Comodi, veloci e sempre più diffusi, i piatti pronti da scaldare al microonde sono diventati un’abitudine per milioni di persone. Ma dietro la praticità si nasconderebbero possibili rischi per la salute e per l’ambiente.
A lanciare l’allarme è un nuovo rapporto di Greenpeace International, che analizza 24 studi scientifici sui contenitori in plastica utilizzati per questi prodotti.
Secondo il dossier, durante il riscaldamento potrebbero trasferirsi nel cibo centinaia di migliaia di particelle di micro e nanoplastiche, insieme a sostanze chimiche potenzialmente pericolose.
Alcuni composti presenti nelle plastiche a contatto con gli alimenti sono già stati individuati nel corpo umano e associati, in diversi studi, a patologie come tumori, disturbi ormonali, infertilità e malattie metaboliche.
Particolare attenzione viene posta all’etichetta “microwave safe”: la dicitura indica che il contenitore resiste al calore senza deformarsi, ma non esclude il rilascio di particelle o additivi chimici negli alimenti. Temperature elevate, tempi di riscaldamento prolungati e cibi grassi aumenterebbero il fenomeno.

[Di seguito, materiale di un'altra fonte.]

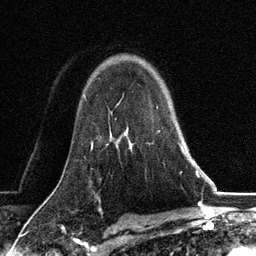
Breast MRI, one axial slice. Position 90 of 134 along the scan axis. Cropped to one breast. Dynamic contrast-enhanced series, time point 2 of 6 at this slice position (early post-contrast). 3 T. TE 2.8 ms, TR 7.3 ms. 256 × 256 image matrix, field of view 180 × 180 mm. Female patient.
Annotated regions visible in this slice (semi-automatically segmented with operator editing):
- enhancing-tissue mask used for the functional tumour volume (all voxels passing the contrast-enhancement thresholds inside the analysis volume; usually the tumour): bounding box [x1, y1, x2, y2] px = [128, 131, 185, 155]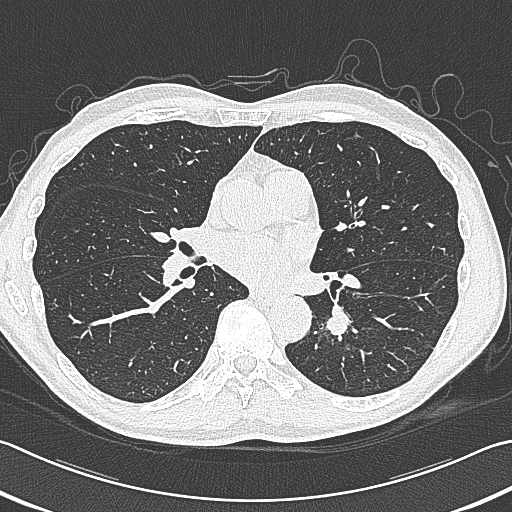
Chest CT (low-dose screening protocol), one axial image, baseline annual screen, lung window (W 1500 / L -600 HU), 120 kVp. Male participant, aged 59 years at enrolment. Former smoker at enrolment.
- Expert reader's lesion annotation, box from (x=312, y=296) to (x=376, y=353) px.
- Screening reader's record for this exam (one nodule recorded; not confirmed to be the boxed lesion): non-calcified nodule or mass ≥4 mm, left lower lobe, 15 × 15 mm, smooth margins, soft tissue attenuation.
- Participant outcome: lung cancer diagnosed 17 days after this screen — squamous cell carcinoma, large cell, nonkeratinizing, NOS, left lower lobe, poorly differentiated (G3), stage IB (AJCC 6th edition), 31 mm at pathology.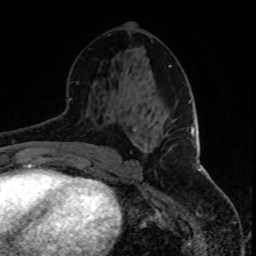
Breast MRI, one axial slice; slice 43 of 80 in the series (ordered by position); cropped to one breast; dynamic contrast-enhanced series, time point 2 of 8 at this slice position (early post-contrast); 1.5 T; TE 4.2 ms, TR 7 ms; 256 × 256 image matrix, field of view 165 × 165 mm. Female patient.
Annotated regions visible in this slice (semi-automatic segmentation, software-assisted and operator-edited):
- enhancing-tissue mask used for the functional tumour volume (all voxels passing the contrast-enhancement thresholds inside the analysis volume; usually the tumour): bounding box (x1, y1, x2, y2) in pixels: (145, 142, 172, 150)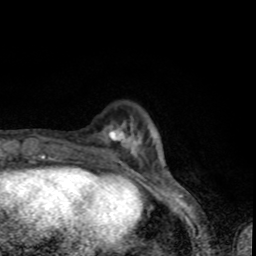
Breast MRI (dynamic contrast-enhanced), one axial slice; slice 17 of 80 in the series (ordered by position); cropped to one breast; dynamic contrast-enhanced series, time point 2 of 8 at this slice position (early post-contrast); 1.5 T; TE 4.2 ms, TR 7 ms; 2 mm slice thickness; 256 × 256 image matrix, field of view 145 × 145 mm. Female patient.
Outlined on this slice (semi-automatic segmentation, software-assisted and operator-edited):
- enhancing-tissue mask used for the functional tumour volume (all voxels passing the contrast-enhancement thresholds inside the analysis volume; usually the tumour): bounding box [x1, y1, x2, y2] px = [78, 132, 137, 163]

Oltre agli effetti sulla salute, il report evidenzia l’impatto ambientale degli imballaggi in plastica, che rappresentano oltre un terzo della produzione globale. Spesso difficili da riciclare, questi materiali si frammentano nel tempo in microplastiche che contaminano suolo, fiumi e oceani.
In Europa esistono limiti per alcune sostanze chimiche nei materiali a contatto con gli alimenti, ma non sono ancora previste soglie specifiche per le microplastiche. L’Autorità europea per la sicurezza alimentare sta conducendo una valutazione sui possibili rischi, con risultati attesi entro il 2027.
Intanto il mercato dei pasti pronti continua a crescere a ritmo sostenuto. Greenpeace chiede regole più severe e l’eliminazione progressiva degli additivi considerati pericolosi. «Le evidenze sono sempre più chiare: è necessario intervenire», sottolineano dall’organizzazione.